• _Task brief_
Name every person the blog post about Adam mentions, leaving out the writer.

• _Exercise text_
______________________________
Tuesday, October 27, 2009

Appropriate play with toys / Dad mystery

One things that's semi new with Adam is that he plays with toys appropriately more and more. He's 8 now, and can now be seen playing with his former toys (now given to our 3 year old son), but he's rediscovering them and actually playing with toy cars by rolling them around on the carpet and such. He never really did this much before, but would do things instead like, take blocks, line them up on a table, and then push the line along so that one would fall down into a wooden block container and make a loud noise that would make him giggle. It was really just an elaborate noise self-stimulation. Now, though, you can actually catch him in our son's toy room and see him playing with cars by rolling them around on the floor. That's kinda cool. I noticed this yesterday and the day before.

Today, Adam was well behaved, and had an okay Speech Therapy session. Some progress, some stayin the same. Bedtime routine went well here and he poured the water over his own head for bathtime, and was willing to do some of the lathering of shampoo into his hair. He's getting modestly better at drying himself with a ton of verbal and visual prompting, but there's work to do here. Dunno if dad/grandma make him dry himself over at their house on the weekends, but I've mentioned it before.

Adam's sleeping in the next room here, and has been coughing a bit which makes me hope he's not catching something. He'll cough something that sounds productive, and then we cringe to see him kinda chew with his mouth, and not spit anything out... Ick. Swallowing all that mucous. Meh. But, I haven't heard a cough since I started typing, so maybe he'll get through the night just fine.

Tonight, we got some carryout food and went to Grandma's/Dad's after afternoon therapy tonight to celebrate Adam's Dad's 1 month-iversary of sobriety. It's something I wanted to do so that Adam's Dad would get some positive attention from his family and me, instead of the usual highlighting of when he screws up. He has been (comparatively) great this past month since his discharge from his 5 day hospital stay for pancreatitis (3rd time now, yay alcoholism!).

Unfortunately, he wasn't there.
______________________________
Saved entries
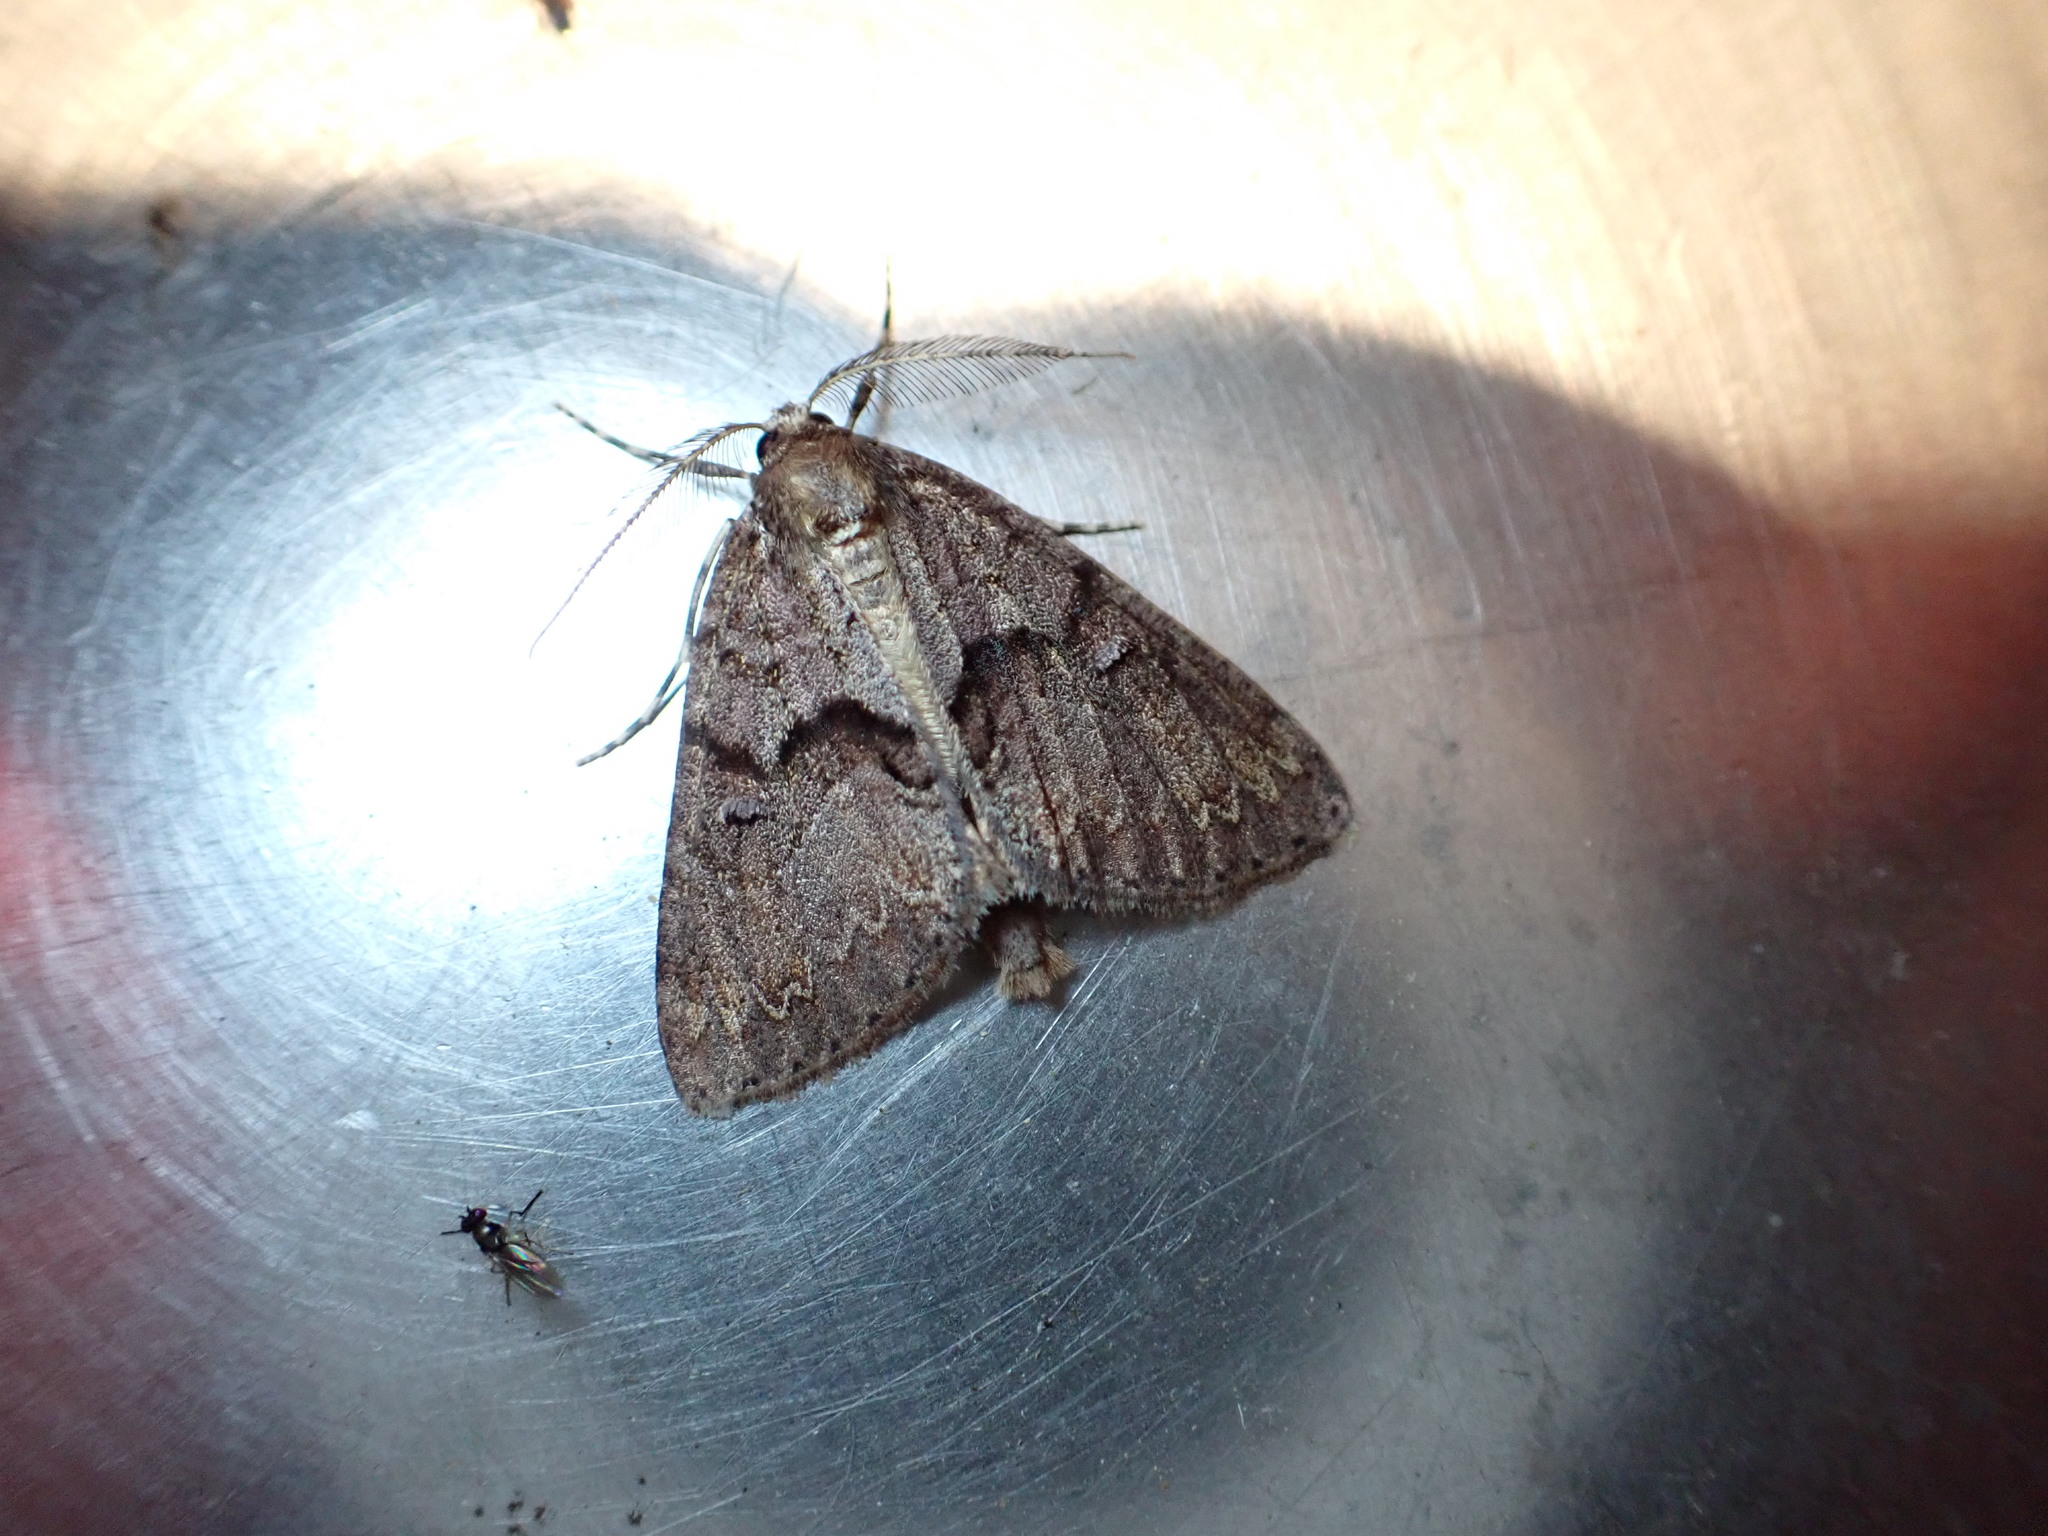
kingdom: Animalia
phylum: Arthropoda
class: Insecta
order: Lepidoptera
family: Geometridae
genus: Pseudocoremia
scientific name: Pseudocoremia suavis
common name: Common forest looper
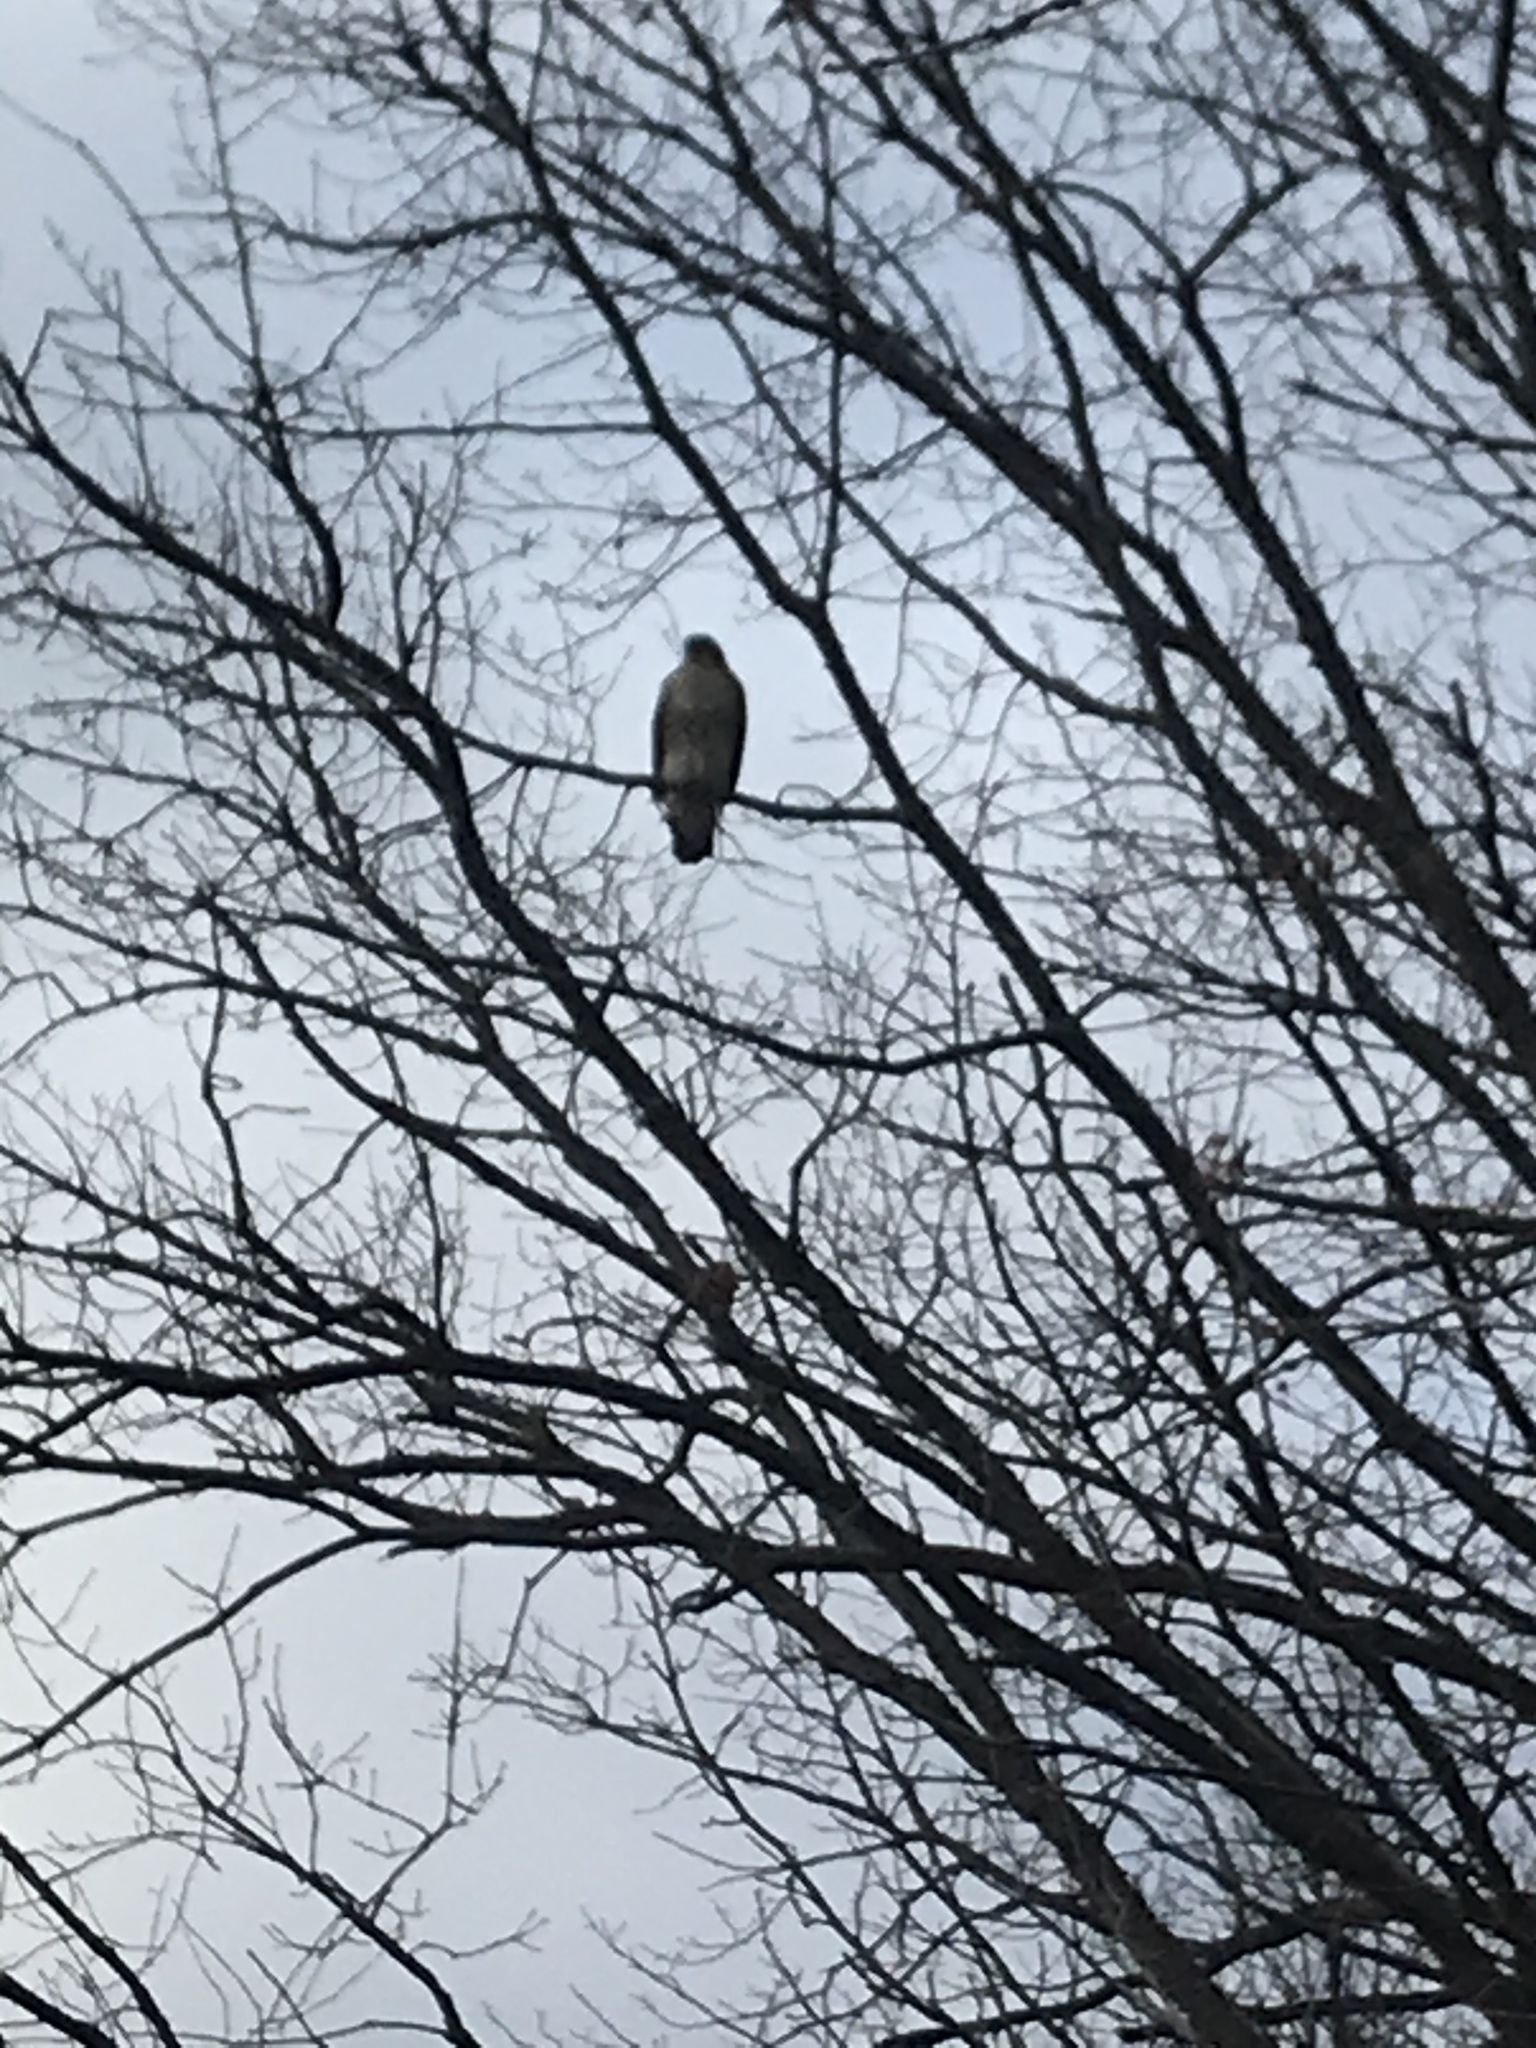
______________________________
• _Solved problem_
Adam
The 3-year-old son
Adam's dad
Grandma